Fixing large memory usage

  • Apparently due to caching by VirtualBox.
  • Old example here.

Fixing Calico nodes occasionally entering crash loops

  • The error is:
    • 2023-03-11 10:59:22.772 [ERROR][79] felix/health.go 360: Health endpoint failed, trying to restart it... error=listen tcp: lookup localhost on 8.8.8.8:53: no such host
    • it appears kind of randomly when I recreate the cluster;
  • Tried setting IP autodetection method with interface, but only enp0s8 got as far as not setting autodetection manually. The other options (enp0s3,enp0s8 or enp0s3) I tried resulted in earlier errors.
    • Similar information here.
  • Tried setting the localhost for the probes and it worked.
    • Reference here.
    • It seems more like a patch instead of a solution though.
  • It seems there are various ways to configure Felix, as per their documentation. However, automating the addition of FELIX_HEALTHHOST seems clumsy with them. The easiest approach would be to use kubectl patch with a patch file, or even easier with kubectl set env daemonset/calico-node FELIX_HEALTHHOST="127.0.0.1".
    • Finally (2023-03-19), the patch was implemented in Ansible and this seems to resolve the issue.

"Bring your own Prometheus"

  • This link helped the most. It turned out that the best way was to just copy the scrape configs Linkerd's Prometheus came with to a secret and have the "external" Prometheus just include it.

**ABOUT THIS EXERCISE:** Write the next part of the Kubernetes troubleshooting notes, starting after their last line. These rows have no connection to the notes above.

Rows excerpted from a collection
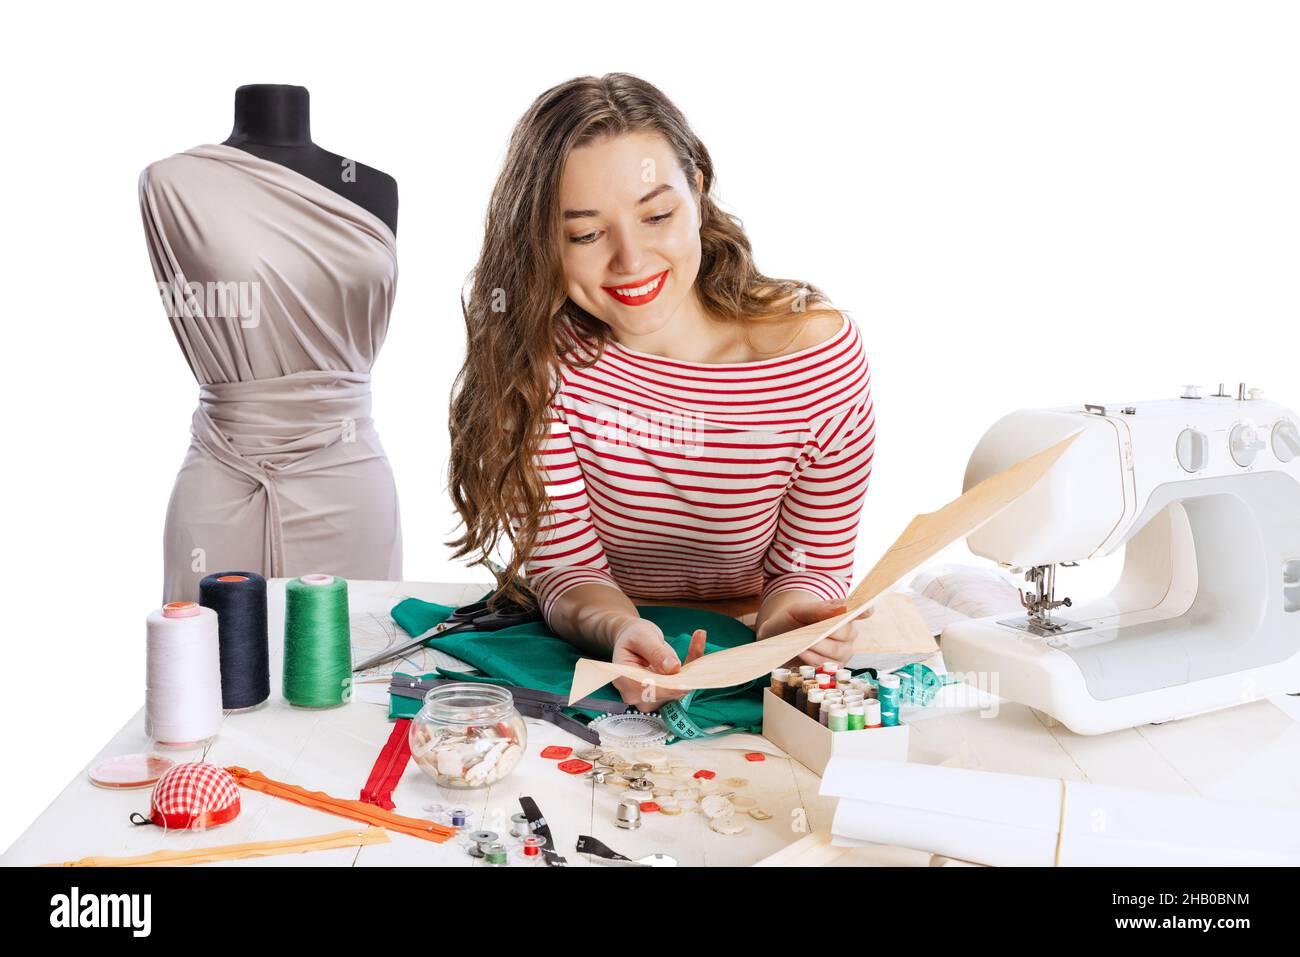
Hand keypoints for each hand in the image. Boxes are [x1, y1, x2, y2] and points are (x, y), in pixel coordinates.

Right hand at [609, 618, 706, 711]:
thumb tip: (673, 668)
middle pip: (667, 692)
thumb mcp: (642, 637)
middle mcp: (637, 695)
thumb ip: (656, 652)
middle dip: (683, 673)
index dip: (670, 684)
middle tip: (696, 646)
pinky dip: (691, 669)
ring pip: (679, 690)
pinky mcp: (665, 695)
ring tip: (696, 640)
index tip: (685, 669)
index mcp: (625, 681)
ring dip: (690, 669)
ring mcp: (651, 698)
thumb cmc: (633, 637)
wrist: (633, 641)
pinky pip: (683, 686)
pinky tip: (696, 646)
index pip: (650, 690)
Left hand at [757, 599, 872, 671]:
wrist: (780, 637)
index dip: (864, 610)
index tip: (867, 610)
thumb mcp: (800, 611)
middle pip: (846, 634)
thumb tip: (842, 609)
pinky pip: (826, 666)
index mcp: (844, 613)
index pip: (860, 611)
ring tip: (801, 644)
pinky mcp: (835, 668)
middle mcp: (849, 632)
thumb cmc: (793, 620)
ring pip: (836, 652)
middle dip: (826, 633)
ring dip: (816, 648)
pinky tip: (801, 654)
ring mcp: (844, 651)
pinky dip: (811, 660)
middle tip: (808, 633)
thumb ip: (819, 609)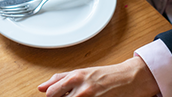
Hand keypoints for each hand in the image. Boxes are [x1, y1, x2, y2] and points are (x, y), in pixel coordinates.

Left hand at [38, 58, 159, 96]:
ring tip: (80, 97)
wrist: (130, 78)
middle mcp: (81, 90)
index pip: (51, 94)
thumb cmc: (106, 75)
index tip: (53, 99)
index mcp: (75, 78)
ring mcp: (90, 99)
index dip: (51, 99)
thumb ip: (59, 80)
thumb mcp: (81, 73)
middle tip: (70, 97)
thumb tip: (41, 88)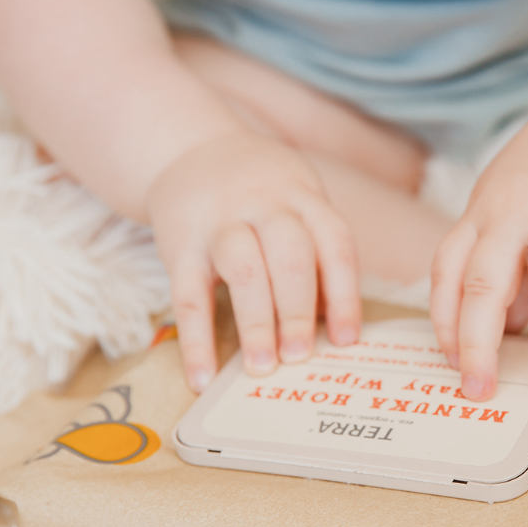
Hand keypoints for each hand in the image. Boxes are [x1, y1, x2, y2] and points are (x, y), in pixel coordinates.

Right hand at [146, 131, 360, 391]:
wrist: (192, 149)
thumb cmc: (262, 197)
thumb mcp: (298, 205)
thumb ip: (317, 257)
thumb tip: (335, 330)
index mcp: (303, 198)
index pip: (334, 243)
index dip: (345, 293)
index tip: (347, 339)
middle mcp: (265, 205)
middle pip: (290, 256)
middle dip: (298, 310)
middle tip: (301, 357)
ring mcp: (219, 223)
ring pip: (243, 270)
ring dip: (255, 322)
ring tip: (263, 368)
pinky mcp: (179, 244)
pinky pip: (187, 295)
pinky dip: (195, 340)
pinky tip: (203, 377)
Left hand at [430, 97, 527, 400]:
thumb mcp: (508, 213)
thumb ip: (502, 270)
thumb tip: (502, 334)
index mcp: (481, 215)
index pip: (446, 272)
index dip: (443, 320)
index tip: (449, 362)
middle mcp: (512, 214)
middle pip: (484, 284)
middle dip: (478, 344)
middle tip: (480, 391)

**EXERCISE ANSWER:**
Virtual machines not using all disk space

  • It turned out this was intentional configuration of LVM. Check the documentation of subiquity. There are two solutions - either make the configuration explicit using the sizing-policy key, or provision more disk space adhering to Subiquity's rules.

Upgrading to Ubuntu 24.04

  • Had to use break_system_packages for pip to be able to install kubernetes system-wide. Not recommended.
  • Had to use the new Kubernetes repositories; documentation. This now results in the need to update the Kubernetes version in the keys URL, when new Kubernetes version is to be installed!!!
  • 10-kubeadm.conf has moved to /usr/lib/systemd/system/kubelet.service.d/10-kubeadm.conf. Previously it was in /etc/..., and apparently it is possible to put there overrides. Also needed to edit the file in /etc/default/kubelet, adding the argument. The latter thing did work.